• **PROVIDED PASSAGE**:
== == ==
There’s two men digging a grave, or could it be something else? I don’t really know, but the cover seems to be more on the cartoonish side when it comes to the letters. But then again, it seems to be somewhat poetic too. I like the flames over the “ä” and the black and white cover. There seems to be a lot of punk to this record, but at the same time melancholia. Maybe they’re digging some kind of grave to hide the goods they stole? After all, “Stora Stöten” means “The Big Hit“, as if they’d rob a bank or something. The vague shape of the two men digging is enough to instill some kind of noir feeling to it overall, with minimalistic hints here and there. Even though there’s an excess of white color, the colors blend together in a good way, it’s just that the edges seem a bit large to be honest. But maybe that was done on purpose, I don’t know.
1. Stora Stöten (0:41)
Let’s begin with the first song on this album, called Stora Stöten. I like the overall edginess to it and somewhat humorist touch that the singer’s add to it, it’s a melodic piece but at the same time shows hints of sophistication which is noticeable in the lyrics. Much poetry in this one, at least if you’d look to it lyrically. Opening with good potential, to make you sinister at heart and then possibly hit you with a dagger in your back – just for the fun side of it. The overall structure of the song might not be wonderfully complex, but it’s got that edgy blend of poetry, humor ism and basic punk-driven riffs, baseline and drums. Could this be the continuation of the genre called “trall-punk“? Maybe, maybe not. There’s at least some dimensions in this song that disqualify that statement, but maybe they’d qualify for the more artistic category of art-punk?
It sounds more in the vein of the more synth-driven post-punk band Ståålfågel, but without the synths. Known for their complex lyricism and interestingly dadaism which drove the music into the “interesting”-corner. Even though there’s a lack in the sound-scape at times, I believe it gets overshadowed by the intent of the song and the overall impression I had of this song was overtly good. Ingenious but at the same time genius, leaving me awed and waiting for a sworn era to return. Anyhow, it’s got such a vibrant atmosphere in the sound-scape that it’d make you go up and boogie your ass off, even though you’d know that pogo was the word. Planting in some irony amidst the seriousness and the catchy, fast riffing that goes on. It’s off to a great start and I’m hoping I’ll be even more surprised after the next song.
2. Der Totenfluss Styx (1:54)
Moving on to the second song, called Der Totenfluss Styx. It basically feels like a continuation of the first song, but this time the lyric-department is developed into a more abstract division. Some German words blended together with Swedish, with the chorus left to be as catchy as can be. I believe the witty lyrics and the contrast in between a darker and more deep voice and the singer’s almost nasally light-weighted (and sounding) voice actually fit together with each other and bring a multitude of enjoyable insights. Even though the silliness of it keeps me from taking it seriously, the more artsy passages keep me waiting for something unusual. There’s actually some passages that aren’t as predictable as the chorus, but I believe it’d be to remote for the majority if the chorus wasn’t there.
== == ==
• **COLLECTED DATA**:

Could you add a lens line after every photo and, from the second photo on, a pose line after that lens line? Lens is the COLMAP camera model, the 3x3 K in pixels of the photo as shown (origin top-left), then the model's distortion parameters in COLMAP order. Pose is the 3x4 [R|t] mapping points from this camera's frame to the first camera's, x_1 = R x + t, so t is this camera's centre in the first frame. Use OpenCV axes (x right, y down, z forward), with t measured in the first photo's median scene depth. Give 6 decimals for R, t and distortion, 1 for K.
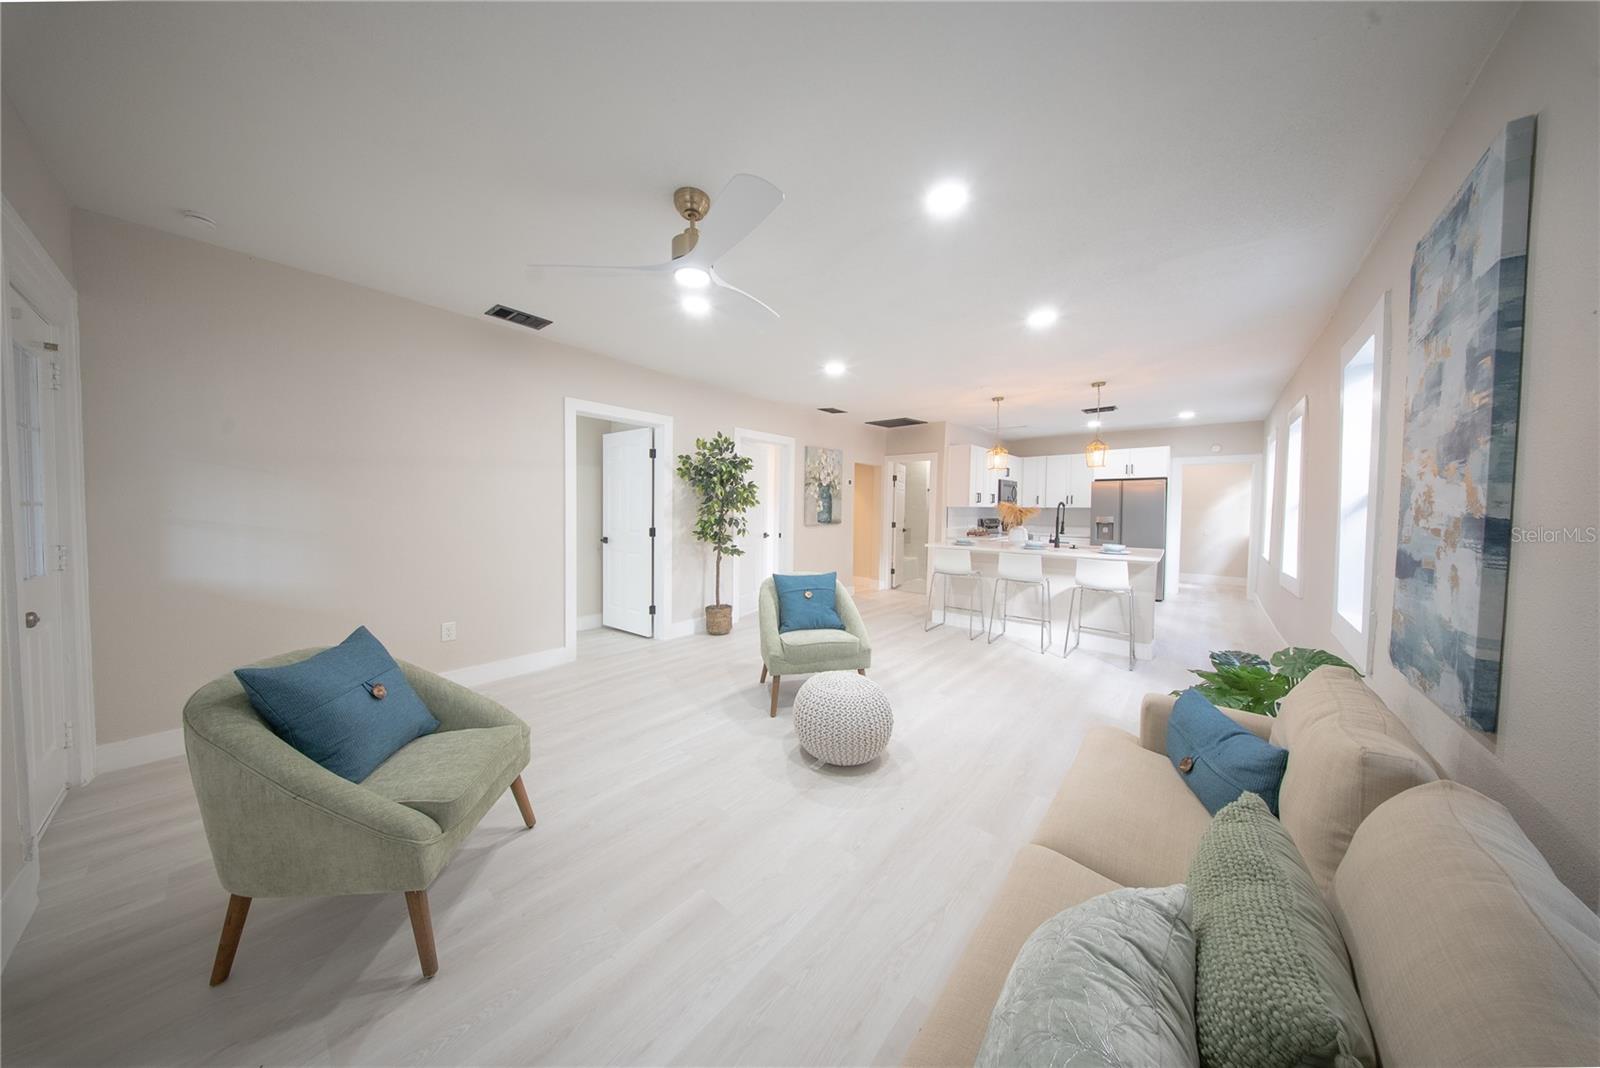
lens RADIAL K [[474.7, 0, 794.9], [0, 474.7, 525.7], [0, 0, 1]] dist [0.000162, -0.002010]
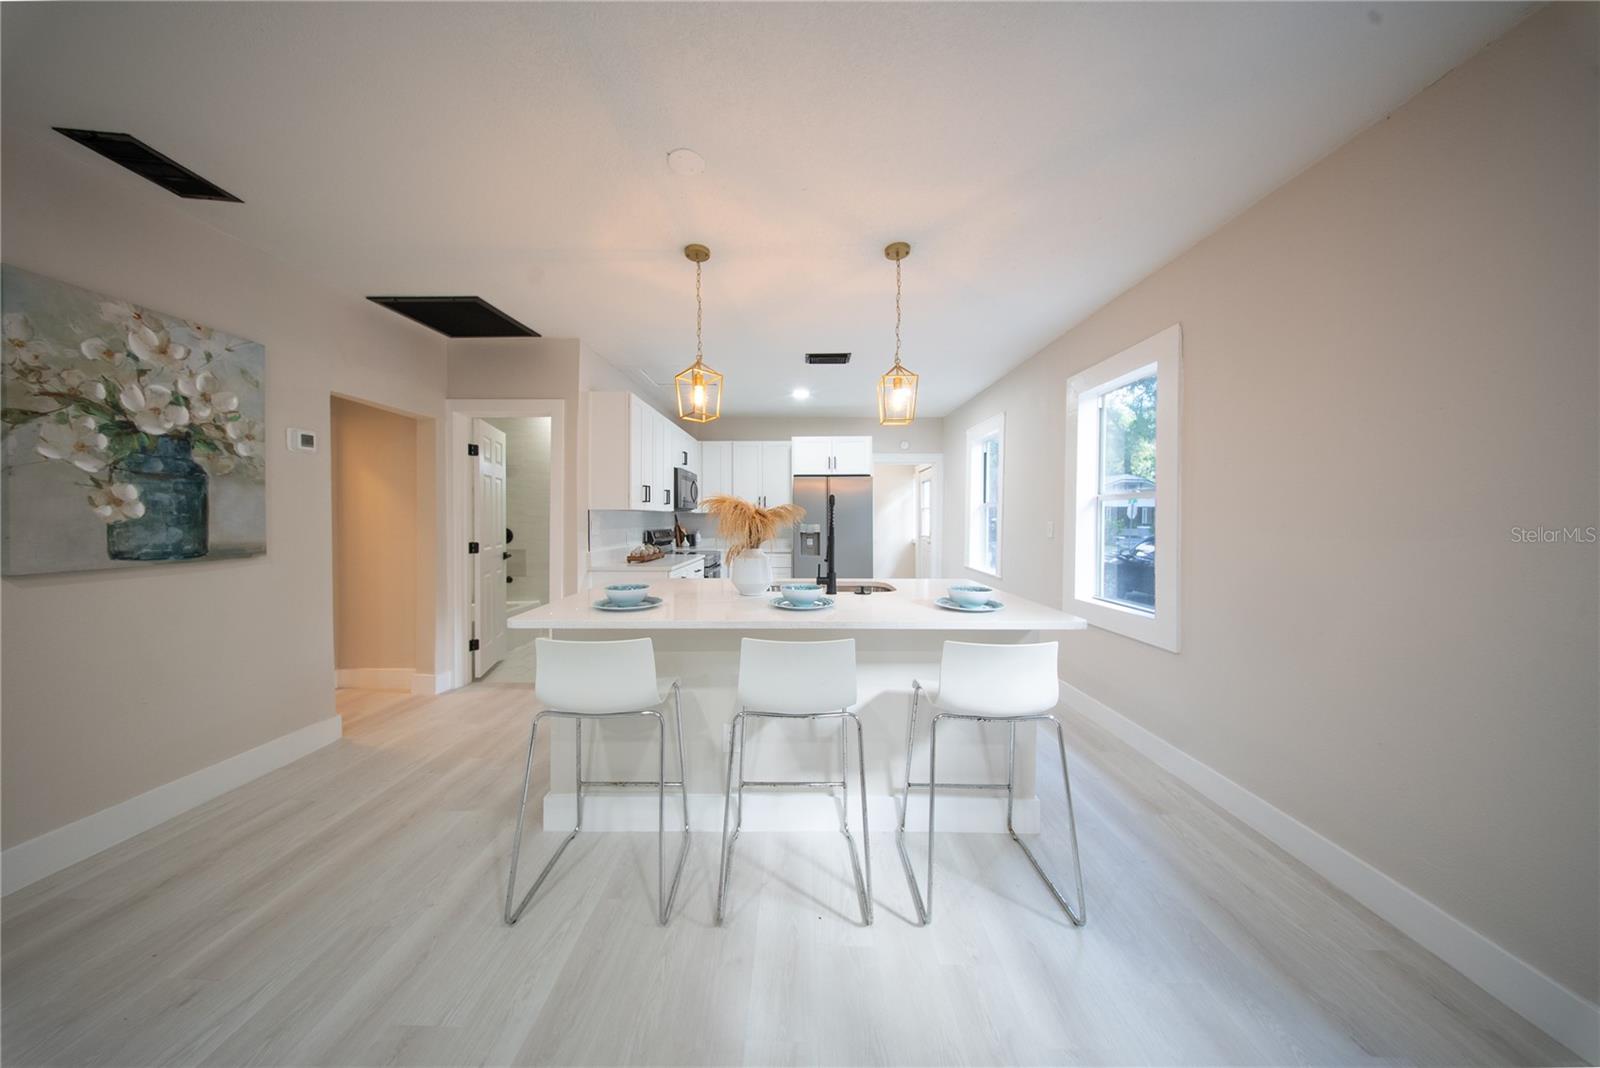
== == ==
According to the album review, what does "Stora Stöten" mean?

• **SOLUTION TO THIS TASK**: "The Big Hit."